Net income declined 4.2% to $42.0 million, also in line with lowered expectations announced last month. Earnings per share of $1.96 per share beat the Zacks Consensus Estimate of $1.94 by 1.0% but declined 6% year over year.

2014 Outlook

SodaStream expects some of the headwinds seen in the second half of 2013 to continue into the first half of 2014.

Management expects the first quarter to be challenging in terms of both top and bottom line. Elevated inventory levels at retail customers and soft U.S. traffic is expected to pressure the top line. Soft sales, currency headwinds, and higher advertising and promotional expenses in the Americas and increased marketing investments in Europe are expected to hurt profits in the quarter.

However, SodaStream did note that they hope to restore margins to past levels later on in the year.

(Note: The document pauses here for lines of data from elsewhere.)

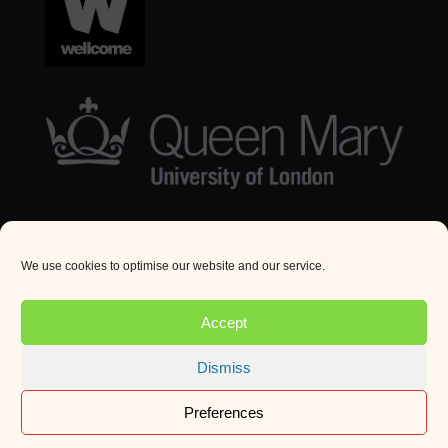
We use cookies to optimise our website and our service.
© Queen Mary University London 2024. All rights
reserved.
Accept
Website by
Square Eye Ltd
.
Dismiss
Preferences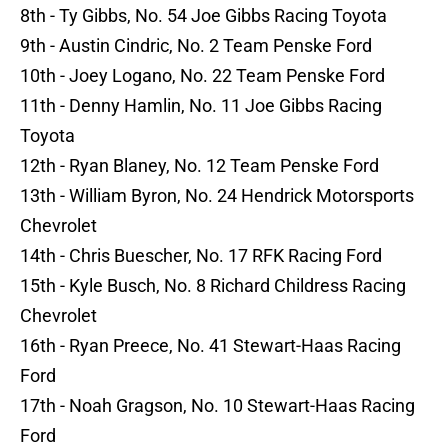
8th - Ty Gibbs, No. 54 Joe Gibbs Racing Toyota
9th - Austin Cindric, No. 2 Team Penske Ford
10th - Joey Logano, No. 22 Team Penske Ford
11th - Denny Hamlin, No. 11 Joe Gibbs Racing
Toyota
12th - Ryan Blaney, No. 12 Team Penske Ford
13th - William Byron, No. 24 Hendrick Motorsports
Chevrolet
14th - Chris Buescher, No. 17 RFK Racing Ford
15th - Kyle Busch, No. 8 Richard Childress Racing
Chevrolet
16th - Ryan Preece, No. 41 Stewart-Haas Racing
Ford
17th - Noah Gragson, No. 10 Stewart-Haas Racing
Ford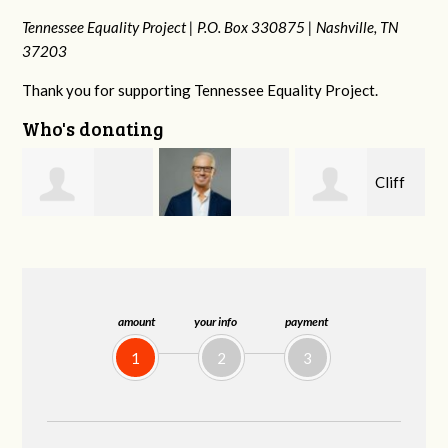
Tennessee Equality Project |
P.O. Box 330875 |
Nashville, TN
37203
Thank you for supporting Tennessee Equality Project.
Who's donating
Cliff
Tim
Harrison Perry
Barnes
Jordan
amount
your info
payment
1
2
3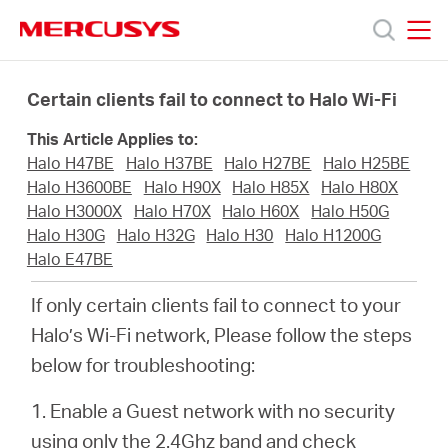
Click
to
skip
MERCUSYS
MERCUSYS
the
Products
navigation
Certain clients fail to connect to Halo Wi-Fi
bar
This Article Applies to:
Support
Halo H47BE
Halo H37BE
Halo H27BE
Halo H25BE
Halo H3600BE
Halo H90X
Halo H85X
Halo H80X
About
Halo H3000X
Halo H70X
Halo H60X
Halo H50G
Halo H30G
Halo H32G
Halo H30
Halo H1200G
Halo E47BE
Us
If only certain clients fail to connect to your
Halo’s Wi-Fi network, Please follow the steps
below for troubleshooting:
Worldwide
1. Enable a Guest network with no security
using only the 2.4Ghz band and check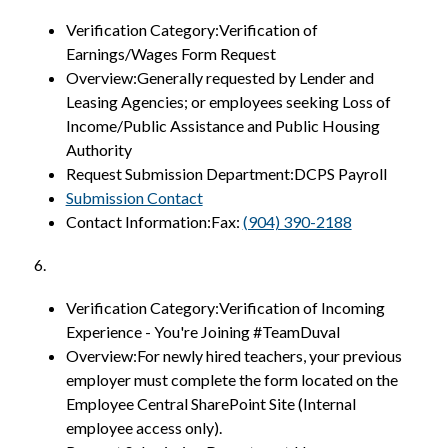
Verification Category:Verification of 
Earnings/Wages Form Request
Overview:Generally requested by Lender and 
Leasing Agencies; or employees seeking Loss of 
Income/Public Assistance and Public Housing 
Authority
Request Submission Department:DCPS Payroll
Submission Contact
Contact Information:Fax: 
(904) 390-2188
6.
Verification Category:Verification of Incoming 
Experience - You're Joining #TeamDuval
Overview:For newly hired teachers, your previous 
employer must complete the form located on the 
Employee Central SharePoint Site (Internal 
employee access only).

Full-year 2014 revenues are expected to increase approximately 15% over 2013 revenues of $562.7 million. Gross margin is expected to be approximately 50%, similar to the 2013 levels.

2014 EBITDA is expected to increase approximately 11% year over year. Excluding currency headwinds, EBITDA should grow 25%. Tax rate is expected to be higher than 2013.

Full-year 2014 net income is expected to increase approximately 3% year over year.